Água e moradias, contradições do governo Agnelo



Árvores não resistem à enxurrada na Vargem da Bênção

Rosane Garcia
Desde 2012, 24 chacareiros da Vargem da Benção vivem com a espada do despejo sobre a cabeça. A maioria deles é pioneira, convidada pelo então presidente Juscelino Kubistchek para formar um cinturão verde voltado ao abastecimento da nova capital no início da década de 1960.  Meio século depois, os convidados tornaram-se inconvenientes para o governo do Distrito Federal, que planeja implantar nas terras nas quais eles moram e produzem um megaconjunto habitacional, com 24.640 blocos de apartamentos de quatro andares, para receber 120 mil pessoas, pelo programa Morar Bem,

A Vargem da Bênção fica a 40km do Palácio do Planalto, às margens da BR-060 (Brasília-Goiânia).  As propriedades estão distribuídas nas duas margens do córrego que dá nome ao local, entre as cidades de Samambaia e do Recanto das Emas. Trata-se de uma Área de Proteção Ambiental (APA), que abriga muitas nascentes e uma fauna diversificada de espécies do cerrado.

“Querem implantar o maior conjunto habitacional da América Latina, sem que tenham feito os estudos de impacto ambiental e de trânsito, como exige a legislação”, denuncia Jeanete Souza, uma das muitas moradoras da Vargem da Benção que se opõem ao projeto governamental.   

A licitação para implantar o Parque das Bênçãos foi vencida pela construtora Mendes Júnior. Segundo ela, a área destinada ao empreendimento é ambientalmente frágil. No local, há muitas nascentes, que serão aterradas com obras do conjunto habitacional.

Contradições
Daí, surge mais uma contradição, entre as muitas do atual governo, que comemorou, em 26 de fevereiro último, a escolha de Brasília para sediar, em 2018, do Fórum Mundial da Água. O anúncio ocorreu em Gyeongju, na Coreia do Sul. O governador Agnelo Queiroz estava lá e declarou: “Esse é mais um importante passo para a vocação da nossa cidade, que está voltada para a preocupação com o meio ambiente e a qualidade de vida”.
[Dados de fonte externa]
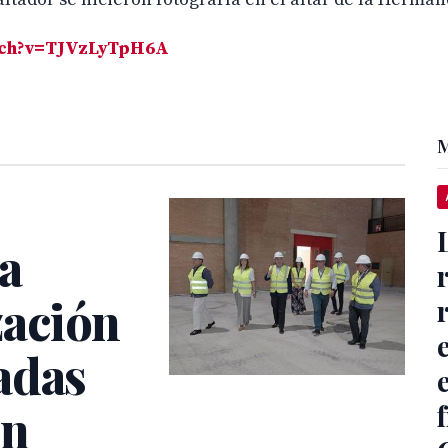
tch?v=TJVzLyTpH6A
M
la
ación
adas
ón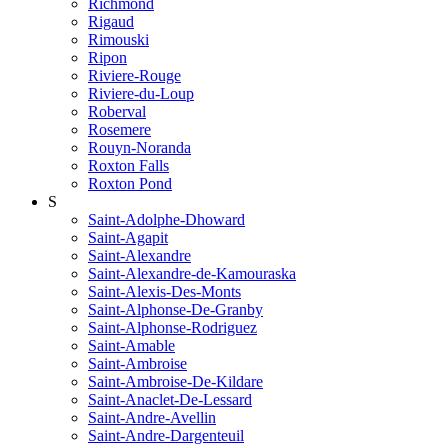
Richmond
Rigaud
Rimouski
Ripon
Riviere-Rouge
Riviere-du-Loup
Roberval
Rosemere
Rouyn-Noranda
Roxton Falls
Roxton Pond
S
Saint-Adolphe-Dhoward
Saint-Agapit
Saint-Alexandre
Saint-Alexandre-de-Kamouraska
Saint-Alexis-Des-Monts
Saint-Alphonse-De-Granby
Saint-Alphonse-Rodriguez
Saint-Amable
Saint-Ambroise
Saint-Ambroise-De-Kildare
Saint-Anaclet-De-Lessard
Saint-Andre-Avellin
Saint-Andre-Dargenteuil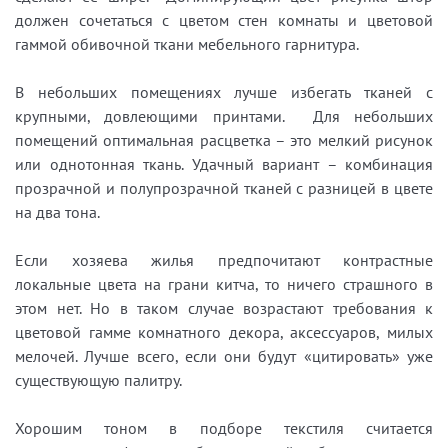
должен сочетаться с цветом стен комнаты и цветовой
гаммой обивочной ткани мебельного гарнитура.
В небольших помещениях лучше избегать тканей с
крупными, довлеющими принтами. Для небольших
помещений оптимальная расцветка – это мелкий рисунок
или однотонная ткань. Удачный вариант – комбинация
прозрачной и полупрозрачной тканей с разницей в цвете
на два тона.
Если хозяева жилья предпочитают контрастные
локальные цвета на грани китча, то ничего страшного в
этом нет. Но в таком случае возрастают требования к
цветовой гамме комнатного декора, аксессуаров, милых
мелочей. Лучше всего, если они будут «цитировать» уже
существующую палитру.
Хорошим тоном в подборе текстиля считается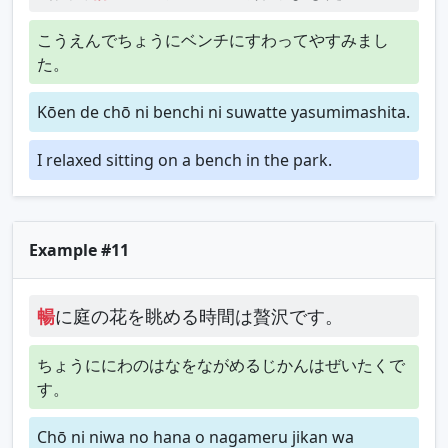
こうえんでちょうにベンチにすわってやすみまし
た。
Kōen de chō ni benchi ni suwatte yasumimashita.
I relaxed sitting on a bench in the park.
Example #11
暢
に庭の花を眺める時間は贅沢です。
ちょうににわのはなをながめるじかんはぜいたくで
す。
Chō ni niwa no hana o nagameru jikan wa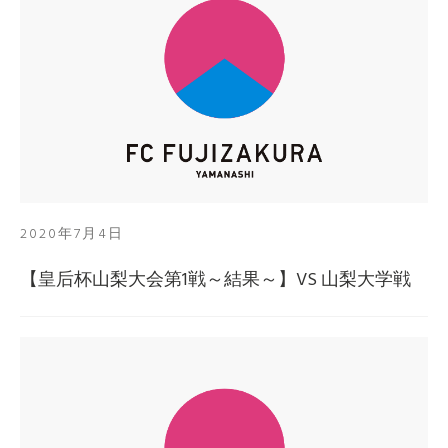
2020年7月4日
【皇后杯山梨大会第1戦～結果～】VS 山梨大学戦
Como sediar o Fórum Mundial da Água se é capaz de aterrar nascentes? O DF é uma das unidades da Federação que enfrenta o chamado estresse hídrico. A capacidade de produção de água empata com o consumo dos mais de 2,3 milhões de habitantes da capital federal. A situação é tão crítica, que a Companhia de Abastecimento e Saneamento Ambiental (Caesb) planeja usar o Lago Paranoá para garantir fornecimento de água para consumo humano e animal.

Na campanha eleitoral, o candidato Agnelo Queiroz prometeu construir 100 mil residências a fim de zerar o deficit habitacional. Então, como justificar a retirada de famílias que vivem e trabalham há mais de 50 anos na Vargem da Bênção?  

O governo pretende ainda desalojar a Embrapa Cerrado, uma referência no campo da pesquisa agropecuária para o país e para o mundo. Na área, que abriga décadas de estudos, o Executivo brasiliense pretende implantar um conjunto habitacional a poucos meses das eleições de 2014. Ainda que a área fosse um espaço vazio, não haveria tempo hábil para erguer blocos e mais blocos de apartamentos a fim de dar uma satisfação aos eleitores. Mas não é o caso. A intervenção na Embrapa Cerrado significa soterrar, assim como as nascentes, um acervo incalculável de conhecimento.